Faut-il chauffer ou refroidir ? Mon avis
Aucun chauffage. L’eau ne descendra jamais sous 26 °C, même en juillet. Un chauffage serait une dépense sans objet.
Aucun groupe froid non plus, mais pour une autre raison : refroidir 745 m³ de 2 °C en climat tropical demanderait un groupe de 150 à 250 kW, soit davantage que toute la consommation électrique prévue du site. C’est économiquement indéfendable.
En revanche le problème est réel : de novembre à mars, l’eau se stabilisera entre 30 et 32 °C, c’est-à-dire une eau tiède, agréable mais pas rafraîchissante, et propice aux algues.

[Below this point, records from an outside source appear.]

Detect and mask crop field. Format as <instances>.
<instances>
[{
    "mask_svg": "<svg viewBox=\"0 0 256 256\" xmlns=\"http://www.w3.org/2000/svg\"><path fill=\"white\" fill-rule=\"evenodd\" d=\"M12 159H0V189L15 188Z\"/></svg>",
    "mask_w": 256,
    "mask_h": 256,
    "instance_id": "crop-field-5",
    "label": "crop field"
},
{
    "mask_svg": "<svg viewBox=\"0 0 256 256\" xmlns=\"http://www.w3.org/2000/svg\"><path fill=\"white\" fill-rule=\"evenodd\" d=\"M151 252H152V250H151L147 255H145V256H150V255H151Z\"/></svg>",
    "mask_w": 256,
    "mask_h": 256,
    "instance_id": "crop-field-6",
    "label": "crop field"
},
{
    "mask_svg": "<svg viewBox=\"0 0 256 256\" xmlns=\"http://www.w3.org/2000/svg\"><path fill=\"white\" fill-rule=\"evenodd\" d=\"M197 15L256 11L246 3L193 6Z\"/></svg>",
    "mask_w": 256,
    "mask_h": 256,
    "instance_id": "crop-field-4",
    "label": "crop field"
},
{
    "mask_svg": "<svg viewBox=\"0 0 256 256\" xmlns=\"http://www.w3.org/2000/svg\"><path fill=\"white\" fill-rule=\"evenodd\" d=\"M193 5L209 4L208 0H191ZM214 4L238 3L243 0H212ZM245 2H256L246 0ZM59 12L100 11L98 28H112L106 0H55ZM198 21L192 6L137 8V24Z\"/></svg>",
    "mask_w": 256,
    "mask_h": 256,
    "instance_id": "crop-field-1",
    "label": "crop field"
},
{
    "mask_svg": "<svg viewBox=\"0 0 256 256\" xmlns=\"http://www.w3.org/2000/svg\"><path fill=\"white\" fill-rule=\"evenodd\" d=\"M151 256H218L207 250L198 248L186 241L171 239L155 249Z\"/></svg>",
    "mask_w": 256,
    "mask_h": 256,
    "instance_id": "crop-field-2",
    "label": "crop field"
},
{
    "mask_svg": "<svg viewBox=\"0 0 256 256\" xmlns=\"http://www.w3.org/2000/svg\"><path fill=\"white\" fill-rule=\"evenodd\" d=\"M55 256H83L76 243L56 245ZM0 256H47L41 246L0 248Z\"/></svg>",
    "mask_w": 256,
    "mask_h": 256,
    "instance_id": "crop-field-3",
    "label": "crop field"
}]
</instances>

Trois leviers passifs y répondent, tous déjà intégrés au chiffrage :
- la cascade nocturne — huit heures de brassage et de projection d’eau la nuit refroidissent le bassin de 1 à 2 °C par évaporation, tout en l’oxygénant. C’est le seul dispositif de rafraîchissement au rapport coût/effet acceptable ;
- la fosse à 1,80 m — elle reste environ 1 °C plus fraîche et offre une zone de nage réellement agréable en fin d’après-midi ;
- l’ombre de la terrasse — la partie couverte du lagon est structurellement la plus fraîche du bassin, à condition d’y maintenir une circulation forcée.
Le corollaire à accepter : ce refroidissement par évaporation consomme de l’eau, environ 15 m³ de plus par mois, déjà intégrés au bilan ci-dessus.